Excerpt to read:
- - - - -

Thursday, July 27, 2006

Mathematics, Sociology, Israel, Lebanon and the outright Manipulation of the MSM

UPDATE: Welcome readers from newsbusters... I will update in a mo now that there are more photos and video available.

Your pensive and hesitant Pedant-General is always loathe to put his cards on the table, to stand up and be counted or generally to favour one side of the fence from any other that may be available.

He is therefore wringing his hands in response to the awful reports of "apparent" missile attack on an ambulance clearly marked with the Red Cross.
At the Red Cross headquarters in Tyre, I spoke to Kassem Chaalan, 28, who told me about being in an ambulance that was struck by a missile. When the armament struck the vehicle, he says, it hit the Red Cross symbol on the roof dead-on.
Rather than make any sort of precipitate decision, I have therefore dissembled and thought about it and make all sorts of noises of the "hum" and "ha" variety.

Amongst the many other thoughts that crossed my mind is this:
Missile strikes are pretty conclusive events. In fact, at a conservative estimate and assuming that our helicopter-launched missile has mass of 10kg (which is on the low side) and was travelling at, say, 500 mph (which is ~250m/s and also on the low side), the missile would have had kinetic energy of around 600kJ. This is transferred to the target when it strikes, in a fairly direct and unprepossessing manner.

As a quick quiz, how fast would a car weighing 1 tonne (that's a small/medium UK sized car such as Ford Focus with just the driver in it) have to be going to have 600kJ in kinetic energy?

Anyone? Anyone? Bueller? Ok, I'll tell you. About 50 mph. So even before the warhead detonates, being hit by a missile of that size and at that speed has the same crushing effect on the target as being hit by a car full on at 50mph, except from above, where you don't have all the crumble zones to absorb the impact.

Let's look at a few examples. For each of these photos, you can click to be linked to the source news report.

- - - - -

Listed entries:

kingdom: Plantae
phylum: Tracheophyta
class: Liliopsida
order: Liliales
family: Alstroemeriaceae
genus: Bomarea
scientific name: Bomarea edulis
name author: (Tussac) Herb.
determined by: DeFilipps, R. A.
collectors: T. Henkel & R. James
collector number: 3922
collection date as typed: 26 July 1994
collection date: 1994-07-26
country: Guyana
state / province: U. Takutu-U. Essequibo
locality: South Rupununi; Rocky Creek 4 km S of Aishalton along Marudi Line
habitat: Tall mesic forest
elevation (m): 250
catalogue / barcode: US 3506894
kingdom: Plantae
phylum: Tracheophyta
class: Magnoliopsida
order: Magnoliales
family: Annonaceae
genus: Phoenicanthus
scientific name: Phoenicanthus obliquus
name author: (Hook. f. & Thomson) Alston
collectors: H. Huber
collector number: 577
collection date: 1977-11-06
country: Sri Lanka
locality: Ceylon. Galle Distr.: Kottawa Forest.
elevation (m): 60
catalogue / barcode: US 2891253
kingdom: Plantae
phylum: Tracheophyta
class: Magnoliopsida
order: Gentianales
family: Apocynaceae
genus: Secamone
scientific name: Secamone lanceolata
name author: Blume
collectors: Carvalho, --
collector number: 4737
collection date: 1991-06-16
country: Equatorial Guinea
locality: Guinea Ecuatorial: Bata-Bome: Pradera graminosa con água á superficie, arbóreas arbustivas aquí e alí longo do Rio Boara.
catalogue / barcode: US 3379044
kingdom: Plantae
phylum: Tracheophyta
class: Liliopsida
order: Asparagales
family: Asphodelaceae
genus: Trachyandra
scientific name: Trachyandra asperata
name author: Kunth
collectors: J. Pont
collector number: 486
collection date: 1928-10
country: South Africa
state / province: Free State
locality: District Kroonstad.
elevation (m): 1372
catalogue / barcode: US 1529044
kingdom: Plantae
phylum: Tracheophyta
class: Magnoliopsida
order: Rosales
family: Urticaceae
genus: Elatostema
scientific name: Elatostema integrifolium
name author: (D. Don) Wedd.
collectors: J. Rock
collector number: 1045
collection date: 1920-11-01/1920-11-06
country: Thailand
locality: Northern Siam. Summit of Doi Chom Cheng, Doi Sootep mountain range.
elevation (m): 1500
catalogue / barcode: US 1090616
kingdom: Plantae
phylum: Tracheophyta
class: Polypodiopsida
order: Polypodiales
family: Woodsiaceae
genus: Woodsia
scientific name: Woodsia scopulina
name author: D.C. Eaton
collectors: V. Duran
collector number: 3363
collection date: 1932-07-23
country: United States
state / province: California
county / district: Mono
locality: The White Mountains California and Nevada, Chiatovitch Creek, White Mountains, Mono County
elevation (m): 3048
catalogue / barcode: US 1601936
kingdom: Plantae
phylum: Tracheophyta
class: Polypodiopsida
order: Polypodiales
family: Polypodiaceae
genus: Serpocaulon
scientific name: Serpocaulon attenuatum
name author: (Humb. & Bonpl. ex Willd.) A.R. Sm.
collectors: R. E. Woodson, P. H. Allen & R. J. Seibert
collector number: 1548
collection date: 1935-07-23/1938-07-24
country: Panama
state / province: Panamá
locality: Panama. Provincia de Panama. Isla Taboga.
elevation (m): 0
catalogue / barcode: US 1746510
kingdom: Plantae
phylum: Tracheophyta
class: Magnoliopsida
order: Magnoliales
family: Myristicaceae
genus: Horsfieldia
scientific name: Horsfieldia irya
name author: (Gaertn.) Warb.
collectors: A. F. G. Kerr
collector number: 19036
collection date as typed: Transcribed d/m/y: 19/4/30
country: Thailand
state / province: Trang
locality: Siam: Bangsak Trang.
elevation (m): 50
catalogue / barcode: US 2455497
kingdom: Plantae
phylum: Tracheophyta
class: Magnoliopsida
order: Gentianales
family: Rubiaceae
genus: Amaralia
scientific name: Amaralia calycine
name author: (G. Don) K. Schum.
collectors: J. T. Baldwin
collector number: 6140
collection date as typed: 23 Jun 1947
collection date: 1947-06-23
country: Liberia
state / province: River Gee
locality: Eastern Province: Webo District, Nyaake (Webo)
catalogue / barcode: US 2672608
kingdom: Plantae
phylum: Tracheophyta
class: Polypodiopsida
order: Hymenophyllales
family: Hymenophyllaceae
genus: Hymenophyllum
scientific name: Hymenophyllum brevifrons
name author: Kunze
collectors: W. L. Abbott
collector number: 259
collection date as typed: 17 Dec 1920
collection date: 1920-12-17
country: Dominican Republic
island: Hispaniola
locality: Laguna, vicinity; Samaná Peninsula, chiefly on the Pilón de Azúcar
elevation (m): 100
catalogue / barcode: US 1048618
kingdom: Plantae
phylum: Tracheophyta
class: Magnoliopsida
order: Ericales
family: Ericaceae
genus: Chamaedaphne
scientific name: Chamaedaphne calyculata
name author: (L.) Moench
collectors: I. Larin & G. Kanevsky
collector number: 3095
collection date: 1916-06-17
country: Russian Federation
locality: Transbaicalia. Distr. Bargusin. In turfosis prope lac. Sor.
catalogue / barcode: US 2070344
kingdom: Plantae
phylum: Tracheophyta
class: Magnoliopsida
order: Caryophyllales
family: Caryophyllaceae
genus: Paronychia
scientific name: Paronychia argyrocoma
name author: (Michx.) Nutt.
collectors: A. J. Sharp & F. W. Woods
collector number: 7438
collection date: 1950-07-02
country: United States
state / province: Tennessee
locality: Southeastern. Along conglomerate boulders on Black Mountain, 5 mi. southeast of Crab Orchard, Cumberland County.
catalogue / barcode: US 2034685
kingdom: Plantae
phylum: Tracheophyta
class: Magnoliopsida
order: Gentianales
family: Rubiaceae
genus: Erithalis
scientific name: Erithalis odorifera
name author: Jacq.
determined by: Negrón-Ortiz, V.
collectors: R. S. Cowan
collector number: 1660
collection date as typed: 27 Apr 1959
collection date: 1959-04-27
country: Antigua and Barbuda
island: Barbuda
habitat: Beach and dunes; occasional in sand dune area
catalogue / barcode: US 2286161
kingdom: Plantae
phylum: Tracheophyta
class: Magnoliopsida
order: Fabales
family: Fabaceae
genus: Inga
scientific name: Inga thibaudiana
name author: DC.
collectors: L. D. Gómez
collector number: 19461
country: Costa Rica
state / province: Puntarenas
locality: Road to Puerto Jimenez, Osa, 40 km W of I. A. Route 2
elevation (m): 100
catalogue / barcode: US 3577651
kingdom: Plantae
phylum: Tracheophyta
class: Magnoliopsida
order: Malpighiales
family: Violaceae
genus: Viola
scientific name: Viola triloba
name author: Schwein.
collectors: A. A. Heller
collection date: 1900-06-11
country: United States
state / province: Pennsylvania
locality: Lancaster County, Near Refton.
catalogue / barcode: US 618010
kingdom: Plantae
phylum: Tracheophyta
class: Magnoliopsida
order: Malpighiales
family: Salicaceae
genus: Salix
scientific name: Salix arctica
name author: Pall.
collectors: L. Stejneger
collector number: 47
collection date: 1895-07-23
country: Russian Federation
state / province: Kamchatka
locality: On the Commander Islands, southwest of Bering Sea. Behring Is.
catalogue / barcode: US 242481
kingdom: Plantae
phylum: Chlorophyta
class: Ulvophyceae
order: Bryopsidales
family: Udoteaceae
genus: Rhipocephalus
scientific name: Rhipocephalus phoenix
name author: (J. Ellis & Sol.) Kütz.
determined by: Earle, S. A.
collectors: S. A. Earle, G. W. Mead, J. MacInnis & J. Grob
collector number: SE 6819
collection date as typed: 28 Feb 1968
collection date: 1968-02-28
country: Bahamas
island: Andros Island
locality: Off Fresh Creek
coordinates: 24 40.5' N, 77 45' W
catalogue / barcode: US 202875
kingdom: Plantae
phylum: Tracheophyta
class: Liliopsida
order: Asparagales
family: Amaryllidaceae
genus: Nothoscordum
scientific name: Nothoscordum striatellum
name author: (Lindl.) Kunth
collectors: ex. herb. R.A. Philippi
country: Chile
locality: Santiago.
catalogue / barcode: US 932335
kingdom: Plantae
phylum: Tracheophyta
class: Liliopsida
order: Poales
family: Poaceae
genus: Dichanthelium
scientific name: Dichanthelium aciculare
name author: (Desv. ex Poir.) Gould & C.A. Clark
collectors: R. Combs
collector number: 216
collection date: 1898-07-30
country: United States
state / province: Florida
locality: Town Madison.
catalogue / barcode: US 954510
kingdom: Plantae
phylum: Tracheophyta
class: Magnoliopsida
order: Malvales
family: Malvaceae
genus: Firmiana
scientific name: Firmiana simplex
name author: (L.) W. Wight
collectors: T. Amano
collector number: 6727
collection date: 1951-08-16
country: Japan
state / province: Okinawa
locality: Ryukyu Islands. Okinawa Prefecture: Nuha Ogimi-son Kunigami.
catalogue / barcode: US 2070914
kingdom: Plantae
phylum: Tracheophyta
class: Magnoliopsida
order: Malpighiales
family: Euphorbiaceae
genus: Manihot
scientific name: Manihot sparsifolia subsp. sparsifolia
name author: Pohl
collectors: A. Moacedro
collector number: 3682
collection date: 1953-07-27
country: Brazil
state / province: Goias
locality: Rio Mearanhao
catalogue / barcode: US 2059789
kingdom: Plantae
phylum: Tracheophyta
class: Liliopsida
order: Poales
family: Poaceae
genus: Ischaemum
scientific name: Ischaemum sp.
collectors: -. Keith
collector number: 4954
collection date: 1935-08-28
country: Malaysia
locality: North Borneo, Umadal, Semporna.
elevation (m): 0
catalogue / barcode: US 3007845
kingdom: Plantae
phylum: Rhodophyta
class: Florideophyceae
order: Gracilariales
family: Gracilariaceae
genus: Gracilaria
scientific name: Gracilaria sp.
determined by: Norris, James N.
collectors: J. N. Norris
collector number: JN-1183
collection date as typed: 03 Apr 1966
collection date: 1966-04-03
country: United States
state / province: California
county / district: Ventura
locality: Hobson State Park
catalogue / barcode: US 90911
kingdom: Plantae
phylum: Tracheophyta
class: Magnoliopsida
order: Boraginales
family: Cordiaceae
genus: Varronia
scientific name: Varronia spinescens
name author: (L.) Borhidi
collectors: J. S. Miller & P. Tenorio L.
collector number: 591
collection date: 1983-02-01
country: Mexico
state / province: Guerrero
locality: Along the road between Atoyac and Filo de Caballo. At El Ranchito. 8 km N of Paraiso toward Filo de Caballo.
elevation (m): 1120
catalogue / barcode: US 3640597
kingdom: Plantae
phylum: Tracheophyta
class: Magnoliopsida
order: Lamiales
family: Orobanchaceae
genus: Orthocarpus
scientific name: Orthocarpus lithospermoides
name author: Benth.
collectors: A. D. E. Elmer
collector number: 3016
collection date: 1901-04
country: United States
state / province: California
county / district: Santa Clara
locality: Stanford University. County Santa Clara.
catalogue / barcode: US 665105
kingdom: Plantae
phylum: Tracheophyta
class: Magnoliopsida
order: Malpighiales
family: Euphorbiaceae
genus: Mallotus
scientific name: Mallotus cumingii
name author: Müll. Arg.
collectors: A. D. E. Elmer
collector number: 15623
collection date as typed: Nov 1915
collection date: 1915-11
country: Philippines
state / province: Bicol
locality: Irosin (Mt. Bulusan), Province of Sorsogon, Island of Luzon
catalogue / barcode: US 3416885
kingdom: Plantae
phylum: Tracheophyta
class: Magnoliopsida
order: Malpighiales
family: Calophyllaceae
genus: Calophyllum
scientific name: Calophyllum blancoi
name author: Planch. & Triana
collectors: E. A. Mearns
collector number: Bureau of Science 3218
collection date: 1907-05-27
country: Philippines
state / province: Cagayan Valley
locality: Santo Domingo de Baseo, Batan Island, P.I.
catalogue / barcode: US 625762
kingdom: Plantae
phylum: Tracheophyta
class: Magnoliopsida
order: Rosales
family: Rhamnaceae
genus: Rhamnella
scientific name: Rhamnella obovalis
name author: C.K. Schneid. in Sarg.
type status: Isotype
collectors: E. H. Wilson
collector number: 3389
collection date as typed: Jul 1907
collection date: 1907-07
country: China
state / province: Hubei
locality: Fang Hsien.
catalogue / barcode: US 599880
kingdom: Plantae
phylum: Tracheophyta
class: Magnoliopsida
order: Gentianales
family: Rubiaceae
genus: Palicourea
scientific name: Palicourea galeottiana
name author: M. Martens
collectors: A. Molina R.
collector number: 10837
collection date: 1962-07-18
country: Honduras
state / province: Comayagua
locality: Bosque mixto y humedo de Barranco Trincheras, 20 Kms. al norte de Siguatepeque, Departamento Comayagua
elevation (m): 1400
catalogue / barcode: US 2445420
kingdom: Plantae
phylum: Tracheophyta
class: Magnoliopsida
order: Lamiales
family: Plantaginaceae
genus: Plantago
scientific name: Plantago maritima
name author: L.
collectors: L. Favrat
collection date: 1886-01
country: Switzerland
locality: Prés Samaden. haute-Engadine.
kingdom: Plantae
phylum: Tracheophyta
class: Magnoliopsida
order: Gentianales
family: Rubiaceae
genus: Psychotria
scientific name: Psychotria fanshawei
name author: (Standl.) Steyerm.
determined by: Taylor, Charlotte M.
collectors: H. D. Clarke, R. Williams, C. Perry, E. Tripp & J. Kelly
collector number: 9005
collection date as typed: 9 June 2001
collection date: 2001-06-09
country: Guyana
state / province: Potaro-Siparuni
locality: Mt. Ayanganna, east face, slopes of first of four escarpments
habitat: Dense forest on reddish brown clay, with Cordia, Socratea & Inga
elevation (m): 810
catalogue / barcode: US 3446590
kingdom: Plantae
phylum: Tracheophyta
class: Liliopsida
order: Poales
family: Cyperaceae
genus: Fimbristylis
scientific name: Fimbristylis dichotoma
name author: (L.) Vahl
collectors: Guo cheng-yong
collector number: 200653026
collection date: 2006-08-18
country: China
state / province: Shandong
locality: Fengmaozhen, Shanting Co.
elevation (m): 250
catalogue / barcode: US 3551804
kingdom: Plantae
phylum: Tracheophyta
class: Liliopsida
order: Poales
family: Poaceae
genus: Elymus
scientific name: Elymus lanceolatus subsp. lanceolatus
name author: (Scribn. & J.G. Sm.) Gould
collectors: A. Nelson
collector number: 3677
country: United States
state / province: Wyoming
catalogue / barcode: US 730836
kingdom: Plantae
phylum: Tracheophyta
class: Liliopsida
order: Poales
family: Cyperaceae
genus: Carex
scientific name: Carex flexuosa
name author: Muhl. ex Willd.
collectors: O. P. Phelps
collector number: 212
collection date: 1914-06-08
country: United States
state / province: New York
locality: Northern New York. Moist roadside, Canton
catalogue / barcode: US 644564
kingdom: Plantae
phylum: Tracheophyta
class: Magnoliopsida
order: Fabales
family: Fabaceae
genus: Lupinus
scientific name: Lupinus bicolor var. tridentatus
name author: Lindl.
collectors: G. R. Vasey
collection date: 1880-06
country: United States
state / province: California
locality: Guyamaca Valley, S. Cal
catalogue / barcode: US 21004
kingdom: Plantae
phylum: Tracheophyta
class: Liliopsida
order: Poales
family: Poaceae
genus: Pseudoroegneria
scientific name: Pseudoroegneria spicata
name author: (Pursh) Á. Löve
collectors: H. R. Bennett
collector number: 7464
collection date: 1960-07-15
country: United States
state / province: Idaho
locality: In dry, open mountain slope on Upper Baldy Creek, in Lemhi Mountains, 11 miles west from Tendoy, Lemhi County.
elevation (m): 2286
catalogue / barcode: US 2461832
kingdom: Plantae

- - - - -

Stated goal:
Give the stretch of the missile post from "Amongst the many" through "and unprepossessing manner." again, swapping "helicopter-launched" for "jet-launched". The data has no connection to the missile post.

Full solution:
Amongst the many other thoughts that crossed my mind is this:
Missile strikes are pretty conclusive events. In fact, at a conservative estimate and assuming that our jet-launched missile has mass of 10kg (which is on the low side) and was travelling at, say, 500 mph (which is ~250m/s and also on the low side), the missile would have had kinetic energy of around 600kJ. This is transferred to the target when it strikes, in a fairly direct and unprepossessing manner.